## START Excerpted records

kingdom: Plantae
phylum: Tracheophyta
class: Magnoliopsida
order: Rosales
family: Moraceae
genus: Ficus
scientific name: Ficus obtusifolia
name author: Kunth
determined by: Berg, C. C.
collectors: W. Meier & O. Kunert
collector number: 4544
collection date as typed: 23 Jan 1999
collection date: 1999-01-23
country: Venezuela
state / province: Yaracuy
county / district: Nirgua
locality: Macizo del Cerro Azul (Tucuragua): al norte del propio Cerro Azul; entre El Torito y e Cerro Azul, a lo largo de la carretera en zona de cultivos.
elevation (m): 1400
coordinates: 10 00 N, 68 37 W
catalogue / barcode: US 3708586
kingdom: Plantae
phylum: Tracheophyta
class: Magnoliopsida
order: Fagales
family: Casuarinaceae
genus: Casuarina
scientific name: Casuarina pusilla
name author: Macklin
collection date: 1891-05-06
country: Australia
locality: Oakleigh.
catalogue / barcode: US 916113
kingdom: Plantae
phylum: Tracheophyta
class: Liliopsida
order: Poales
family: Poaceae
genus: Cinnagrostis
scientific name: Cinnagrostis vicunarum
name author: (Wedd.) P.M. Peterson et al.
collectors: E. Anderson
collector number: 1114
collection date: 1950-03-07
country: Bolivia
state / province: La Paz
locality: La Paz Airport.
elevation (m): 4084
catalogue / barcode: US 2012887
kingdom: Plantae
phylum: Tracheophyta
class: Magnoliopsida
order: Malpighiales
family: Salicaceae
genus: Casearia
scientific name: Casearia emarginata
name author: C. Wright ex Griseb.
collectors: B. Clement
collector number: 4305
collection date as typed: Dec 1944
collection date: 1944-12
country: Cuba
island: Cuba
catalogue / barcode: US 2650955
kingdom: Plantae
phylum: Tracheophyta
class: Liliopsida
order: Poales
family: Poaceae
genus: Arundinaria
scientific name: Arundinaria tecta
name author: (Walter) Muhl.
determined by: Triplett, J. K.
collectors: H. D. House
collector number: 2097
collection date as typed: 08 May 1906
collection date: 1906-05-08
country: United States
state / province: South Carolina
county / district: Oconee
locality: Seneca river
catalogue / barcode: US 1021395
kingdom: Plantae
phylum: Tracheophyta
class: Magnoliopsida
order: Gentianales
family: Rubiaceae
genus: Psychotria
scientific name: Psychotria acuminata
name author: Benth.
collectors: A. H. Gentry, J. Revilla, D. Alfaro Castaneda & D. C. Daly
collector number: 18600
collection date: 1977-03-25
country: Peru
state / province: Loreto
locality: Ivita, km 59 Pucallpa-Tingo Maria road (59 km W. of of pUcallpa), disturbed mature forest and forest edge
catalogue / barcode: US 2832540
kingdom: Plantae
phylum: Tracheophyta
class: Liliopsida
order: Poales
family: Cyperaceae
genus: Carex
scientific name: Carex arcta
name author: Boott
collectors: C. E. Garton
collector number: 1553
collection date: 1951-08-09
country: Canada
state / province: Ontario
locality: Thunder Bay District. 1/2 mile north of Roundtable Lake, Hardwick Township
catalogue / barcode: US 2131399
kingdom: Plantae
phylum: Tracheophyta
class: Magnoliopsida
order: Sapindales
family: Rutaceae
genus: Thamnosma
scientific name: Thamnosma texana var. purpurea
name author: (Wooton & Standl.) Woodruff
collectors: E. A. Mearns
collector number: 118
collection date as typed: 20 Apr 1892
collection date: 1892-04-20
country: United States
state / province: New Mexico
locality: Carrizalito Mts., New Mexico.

## END Excerpted records

● **Written task**
Retype every line of the listing above exactly as it stands, with no changes.

● **Finished exercise**
kingdom: Plantae
phylum: Tracheophyta
class: Magnoliopsida
order: Rosales
family: Moraceae
genus: Ficus
scientific name: Ficus obtusifolia
name author: Kunth
determined by: Berg, C. C.
collectors: W. Meier & O. Kunert
collector number: 4544
collection date as typed: 23 Jan 1999
collection date: 1999-01-23
country: Venezuela
state / province: Yaracuy
county / district: Nirgua
locality: Macizo del Cerro Azul (Tucuragua): al norte del propio Cerro Azul; entre El Torito y e Cerro Azul, a lo largo de la carretera en zona de cultivos.
elevation (m): 1400
coordinates: 10 00 N, 68 37 W
catalogue / barcode: US 3708586
kingdom: Plantae
phylum: Tracheophyta
class: Magnoliopsida
order: Fagales
family: Casuarinaceae
genus: Casuarina
scientific name: Casuarina pusilla
name author: Macklin
collection date: 1891-05-06
country: Australia
locality: Oakleigh.
catalogue / barcode: US 916113
kingdom: Plantae
phylum: Tracheophyta
class: Liliopsida
order: Poales
family: Poaceae
genus: Cinnagrostis
scientific name: Cinnagrostis vicunarum
name author: (Wedd.) P.M. Peterson et al.
collectors: E. Anderson
collector number: 1114
collection date: 1950-03-07
country: Bolivia
state / province: La Paz
locality: La Paz Airport.
elevation (m): 4084
catalogue / barcode: US 2012887
kingdom: Plantae
phylum: Tracheophyta
class: Magnoliopsida
order: Malpighiales
family: Salicaceae
genus: Casearia
scientific name: Casearia emarginata
name author: C. Wright ex Griseb.
collectors: B. Clement
collector number: 4305
collection date as typed: Dec 1944
collection date: 1944-12
country: Cuba
island: Cuba
catalogue / barcode: US 2650955
kingdom: Plantae
phylum: Tracheophyta
class: Liliopsida
order: Poales
family: Poaceae
genus: Arundinaria
scientific name: Arundinaria tecta
name author: (Walter) Muhl.
determined by: Triplett, J. K.
collectors: H. D. House
collector number: 2097
collection date as typed: 08 May 1906
collection date: 1906-05-08
country: United States
state / province: South Carolina
county / district: Oconee
locality: Seneca river
catalogue / barcode: US 1021395
kingdom: Plantae
phylum: Tracheophyta
class: Magnoliopsida
order: Gentianales
family: Rubiaceae
genus: Psychotria
scientific name: Psychotria acuminata
name author: Benth.
collectors: A. H. Gentry, J. Revilla, D. Alfaro Castaneda & D. C. Daly
collector number: 18600
collection date: 1977-03-25
country: Peru
state / province: Loreto
locality: Ivita, km 59 Pucallpa-Tingo Maria road (59 km W. of of pUcallpa), disturbed mature forest and forest edge
catalogue / barcode: US 2832540
kingdom: Plantae
phylum: Tracheophyta
class: Liliopsida
order: Poales
family: Cyperaceae
genus: Carex
scientific name: Carex arcta
name author: Boott
collectors: C. E. Garton
collector number: 1553
collection date: 1951-08-09
country: Canada
state / province: Ontario
locality: Thunder Bay District. 1/2 mile north of Roundtable Lake, Hardwick Township
catalogue / barcode: US 2131399
kingdom: Plantae
phylum: Tracheophyta
class: Magnoliopsida
order: Sapindales
family: Rutaceae
genus: Thamnosma
scientific name: Thamnosma texana var. purpurea
name author: (Wooton & Standl.) Woodruff
collectors: E. A. Mearns
collector number: 118
collection date as typed: 20 Apr 1892
collection date: 1892-04-20
country: United States
state / province: New Mexico
locality: Carrizalito Mts., New Mexico.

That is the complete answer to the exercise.